Extract:
*** Begin section ***

I first read Toni Morrison’s Beloved at school. The book had a profound impact on me - one that has lasted to this day.
On the desk where I am writing these words lies the copy of Beloved I bought as a teenager - with its pages of carefully underlined passages. I remember now being so astonished by Morrison’s writing that I just had to acknowledge it in some way (I never usually mark books).
As the years have passed, I have returned to this novel often (I am tempted to start again now). Each time, I have discovered fresh wonders. I feel as if I have grown up with Beloved and it has a very special place in my heart.
I have also, of course, read (and loved) Morrison’s other novels. I include this information not to prove my fan credentials but to explain why I was both excited and nervous when I heard that photographer, Timothy Greenfield-Sanders, was going to make a film about his longtime friend.
I needn’t have worried. Toni Morrison: The Pieces I Am is a wonderful documentary - a warm, insightful and heartfelt celebration of the author, her work and the importance of literary fiction.
With Morrison as our guide, we are taken on a journey through her remarkable life. Morrison’s grandparents lived in Alabama until her grandmother noticed that white boys were “circling” her teenage daughters. As a result, the family moved to Ohio. There they stayed and, on 18th February 1931, Chloe Anthony Wofford was born.
Who? With a wry smile (and an easy laugh that punctuates the entire film), Morrison tells us that, as no one could pronounce Chloe properly, she took - and shortened - her saint's name. Morrison is her married name, which she kept after her divorce in 1964.
Against a backdrop of beautiful archive photographs, stunning art and clips from previous interviews (alongside a beautiful score by Kathryn Bostic), Morrison explains how she became a teacher, an editor and a Nobel and Pulitzer Prize-winning author.
Never one to brag, it is left to the documentary’s many talking heads to put Morrison’s work into context. We hear from the likes of Columbia University professor, Farah Griffin, activist and author, Angela Davis, The New Yorker critic, Hilton Als, author Walter Mosely and Oprah Winfrey who, of course, so adored Beloved that she produced (and starred in) Jonathan Demme’s film adaptation.
Their comments and recollections help us to comprehend Morrison’s legacy - how she refused to write with a white male gaze in mind (“the assumption is that the reader is a white person and that troubled me,” she says). How she understood American history and the importance of equality and representation. How she captured pain, endurance and love.
Oprah explains that Morrison’s writing reaches “into the depths of pain” and shows us “through pain all the myriad ways we can come to love. She’s teaching us all the time. There’s not a sentence that is not filled with depth of meaning and knowledge and information.”

*** End section ***

Requirement: Extend the review of the Toni Morrison documentary above, picking up right after its final sentence.

Data for review:

*** Begin section ***

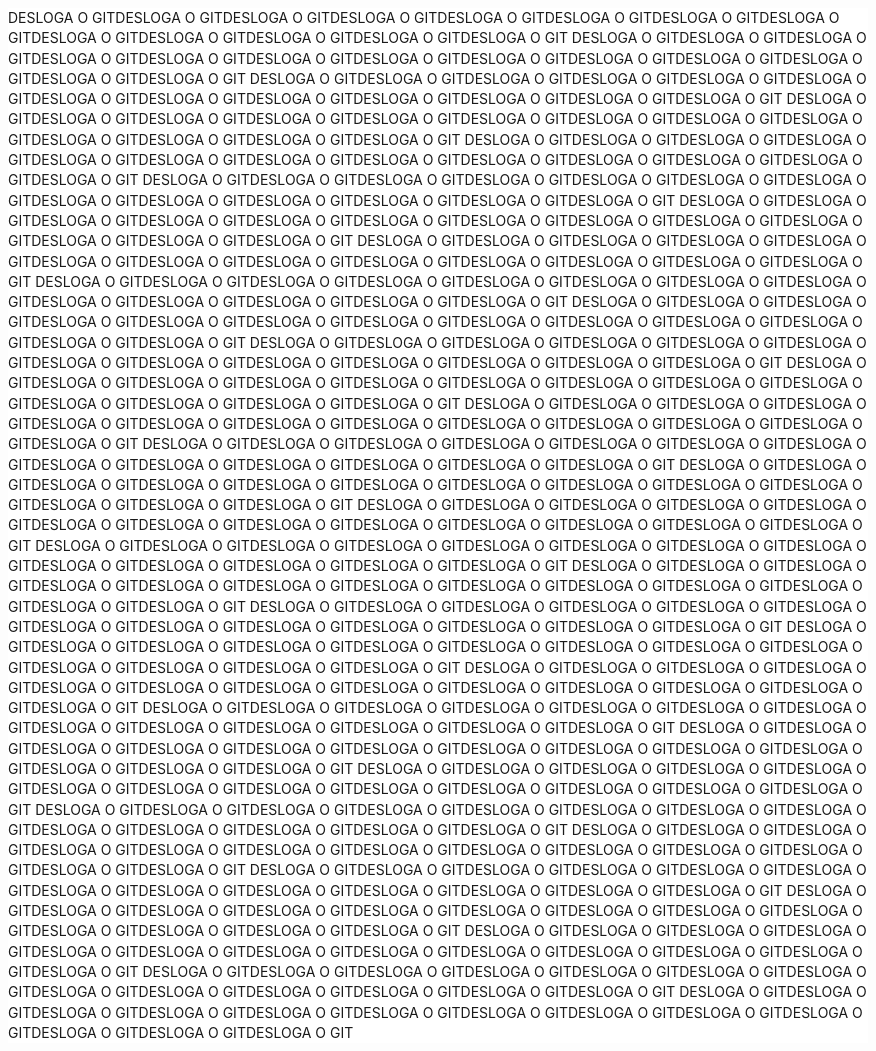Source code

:    DESLOGA O GITDESLOGA O GITDESLOGA O GITDESLOGA O GITDESLOGA O GITDESLOGA O GITDESLOGA O GITDESLOGA O GITDESLOGA O GITDESLOGA O GITDESLOGA O GITDESLOGA O GITDESLOGA O GIT DESLOGA O GITDESLOGA O GITDESLOGA O GITDESLOGA O GITDESLOGA O GITDESLOGA O GITDESLOGA O GITDESLOGA O GITDESLOGA O GITDESLOGA O GITDESLOGA O GITDESLOGA O GITDESLOGA O GIT DESLOGA O GITDESLOGA O GITDESLOGA O GITDESLOGA O GITDESLOGA O GITDESLOGA O GITDESLOGA O GITDESLOGA O GITDESLOGA O GITDESLOGA O GITDESLOGA O GITDESLOGA O GITDESLOGA O GIT DESLOGA O GITDESLOGA O GITDESLOGA O GITDESLOGA O GITDESLOGA O GITDESLOGA O GITDESLOGA O GITDESLOGA O GITDESLOGA O GITDESLOGA O GITDESLOGA O GITDESLOGA O GITDESLOGA O GIT DESLOGA O GITDESLOGA O GITDESLOGA O GITDESLOGA O GITDESLOGA O GITDESLOGA O GITDESLOGA O GITDESLOGA O GITDESLOGA O GITDESLOGA O GITDESLOGA O GITDESLOGA O GITDESLOGA O GIT
    DESLOGA O GITDESLOGA O GITDESLOGA O GITDESLOGA O GITDESLOGA O GITDESLOGA O GITDESLOGA O GITDESLOGA O GITDESLOGA O GITDESLOGA O GITDESLOGA O GITDESLOGA O GITDESLOGA O GIT DESLOGA O GITDESLOGA O GITDESLOGA O GITDESLOGA O GITDESLOGA O GITDESLOGA O GITDESLOGA O GITDESLOGA O GITDESLOGA O GITDESLOGA O GITDESLOGA O GITDESLOGA O GITDESLOGA O GIT DESLOGA O GITDESLOGA O GITDESLOGA O GITDESLOGA O GITDESLOGA O GITDESLOGA O GITDESLOGA O GITDESLOGA O GITDESLOGA O GITDESLOGA O GITDESLOGA O GITDESLOGA O GITDESLOGA O GIT DESLOGA O GITDESLOGA O GITDESLOGA O GITDESLOGA O GITDESLOGA O GITDESLOGA O GITDESLOGA O GITDESLOGA O GITDESLOGA O GITDESLOGA O GITDESLOGA O GITDESLOGA O GITDESLOGA O GIT
     DESLOGA O GITDESLOGA O GITDESLOGA O GITDESLOGA O GITDESLOGA O GITDESLOGA O GITDESLOGA O GITDESLOGA O GITDESLOGA O GITDESLOGA O GITDESLOGA O GITDESLOGA O GITDESLOGA O GIT
      DESLOGA O GITDESLOGA O GITDESLOGA O GITDESLOGA O GITDESLOGA O GITDESLOGA O GITDESLOGA O GITDESLOGA O GITDESLOGA O GITDESLOGA O GITDESLOGA O GITDESLOGA O GITDESLOGA O GIT DESLOGA O GITDESLOGA O GITDESLOGA O GITDESLOGA O GITDESLOGA O GITDESLOGA O GITDESLOGA O GITDESLOGA O GITDESLOGA O GITDESLOGA O GITDESLOGA O GITDESLOGA O GITDESLOGA O GIT
       DESLOGA O GITDESLOGA O GITDESLOGA O GITDESLOGA O GITDESLOGA O GITDESLOGA O GITDESLOGA O GITDESLOGA O GITDESLOGA O GITDESLOGA O GITDESLOGA O GITDESLOGA O GITDESLOGA O GIT DESLOGA O GITDESLOGA O GITDESLOGA O GITDESLOGA O GITDESLOGA O GITDESLOGA O GITDESLOGA O GITDESLOGA O GITDESLOGA O GITDESLOGA O GITDESLOGA O GITDESLOGA O GITDESLOGA O GIT DESLOGA O GITDESLOGA O GITDESLOGA O GITDESLOGA O GITDESLOGA O GITDESLOGA O GITDESLOGA O GITDESLOGA O GITDESLOGA O GITDESLOGA O GITDESLOGA O GITDESLOGA O GITDESLOGA O GIT
        DESLOGA O GITDESLOGA O GITDESLOGA O GITDESLOGA O GITDESLOGA O GITDESLOGA O GITDESLOGA O GITDESLOGA O GITDESLOGA O GITDESLOGA O GITDESLOGA O GITDESLOGA O GITDESLOGA O GIT DESLOGA O GITDESLOGA O GITDESLOGA O GITDESLOGA O GITDESLOGA O GITDESLOGA O GITDESLOGA O GITDESLOGA O GITDESLOGA O GITDESLOGA O GITDESLOGA O GITDESLOGA O GITDESLOGA O GIT DESLOGA O GITDESLOGA O GITDESLOGA O GITDESLOGA O GITDESLOGA O GITDESLOGA O GITDESLOGA O GITDESLOGA O GITDESLOGA O GITDESLOGA O GITDESLOGA O GITDESLOGA O GITDESLOGA O GIT
         DESLOGA O GITDESLOGA O GITDESLOGA O GITDESLOGA O GITDESLOGA O GITDESLOGA O GITDESLOGA O GITDESLOGA O GITDESLOGA O GITDESLOGA O GITDESLOGA O GITDESLOGA O GITDESLOGA O GIT DESLOGA O GITDESLOGA O GITDESLOGA O GITDESLOGA O GITDESLOGA O GITDESLOGA O GITDESLOGA O GITDESLOGA O GITDESLOGA O GITDESLOGA O GITDESLOGA O GITDESLOGA O GITDESLOGA O GIT DESLOGA O GITDESLOGA O GITDESLOGA O GITDESLOGA O GITDESLOGA O GITDESLOGA O GITDESLOGA O GITDESLOGA O GITDESLOGA O GITDESLOGA O GITDESLOGA O GITDESLOGA O GITDESLOGA O GIT DESLOGA O GITDESLOGA O GITDESLOGA O GITDESLOGA O GITDESLOGA O GITDESLOGA O GITDESLOGA O GITDESLOGA O GITDESLOGA O GITDESLOGA O GITDESLOGA O GITDESLOGA O GITDESLOGA O GIT DESLOGA O GITDESLOGA O GITDESLOGA O GITDESLOGA O GITDESLOGA O GITDESLOGA O GITDESLOGA O GITDESLOGA O GITDESLOGA O GITDESLOGA O GITDESLOGA O GITDESLOGA O GITDESLOGA O GIT DESLOGA O GITDESLOGA O GITDESLOGA O GITDESLOGA O GITDESLOGA O GITDESLOGA O GITDESLOGA O GITDESLOGA O GITDESLOGA O GITDESLOGA O GITDESLOGA O GITDESLOGA O GITDESLOGA O GIT DESLOGA O GITDESLOGA O GITDESLOGA O GITDESLOGA O GITDESLOGA O GITDESLOGA O GITDESLOGA O GITDESLOGA O GITDESLOGA O GITDESLOGA O GITDESLOGA O GITDESLOGA O GITDESLOGA O GIT DESLOGA O GITDESLOGA O GITDESLOGA O GITDESLOGA O GITDESLOGA O GITDESLOGA O GITDESLOGA O GITDESLOGA O GITDESLOGA O GITDESLOGA O GITDESLOGA O GITDESLOGA O GITDESLOGA O GIT DESLOGA O GITDESLOGA O GITDESLOGA O GITDESLOGA O GITDESLOGA O GITDESLOGA O GITDESLOGA O GITDESLOGA O GITDESLOGA O GITDESLOGA O GITDESLOGA O GITDESLOGA O GITDESLOGA O GIT DESLOGA O GITDESLOGA O GITDESLOGA O GITDESLOGA O GITDESLOGA O GITDESLOGA O GITDESLOGA O GITDESLOGA O GITDESLOGA O GITDESLOGA O GITDESLOGA O GITDESLOGA O GITDESLOGA O GIT DESLOGA O GITDESLOGA O GITDESLOGA O GITDESLOGA O GITDESLOGA O GITDESLOGA O GITDESLOGA O GITDESLOGA O GITDESLOGA O GITDESLOGA O GITDESLOGA O GITDESLOGA O GITDESLOGA O GIT DESLOGA O GITDESLOGA O GITDESLOGA O GITDESLOGA O GITDESLOGA O GITDESLOGA O GITDESLOGA O GITDESLOGA O GITDESLOGA O GITDESLOGA O GITDESLOGA O GITDESLOGA O GITDESLOGA O GIT DESLOGA O GITDESLOGA O GITDESLOGA O GITDESLOGA O GITDESLOGA O GITDESLOGA O GITDESLOGA O GITDESLOGA O GITDESLOGA O GITDESLOGA O GITDESLOGA O GITDESLOGA O GITDESLOGA O GIT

*** End section ***

Response box:
Toni Morrison: The Pieces I Am also reminds us of Morrison’s role in bringing Black literature into the mainstream. As a senior editor at Random House, she fostered such writers as Angela Davis, Huey Newton and Gayl Jones. Morrison was also behind the publication of Muhammad Ali’s autobiography, The Greatest: My Own Story. In the documentary, she shares a wonderful story about working with the boxing champion.
Meanwhile, Greenfield-Sanders gives us a glimpse of Morrison as a person. The always brilliant Fran Lebowitz explains that Morrison loved clothes and receiving presents and that the two friends spent many hours talking - until Lebowitz was asked to leave so that Morrison could get some work done.
Lebowitz accompanied Morrison when she travelled to Switzerland to accept her Nobel Prize for Literature in 1993. It is wonderful to see footage of the ceremony. “I liked the Nobel Prize,” Morrison says in the film, before adding “because they know how to give a party. I am telling you, it was so great.”
That is not to suggest that, as the first Black woman to win the prize, Morrison didn’t acknowledge the significance of her selection. However, throughout the documentary she places a greater value on words than awards - particularly regarding their power to represent human experiences and form lasting emotional connections.
Morrison was very young when she discovered the power of the written word. One day, Morrison and her sister began writing words in chalk on the pavement near their home. They then began to copy a word that had been written across the street. They wrote F and then U. They didn’t know what the word meant but, before they could write a C, their mother came flying out of the house to stop them.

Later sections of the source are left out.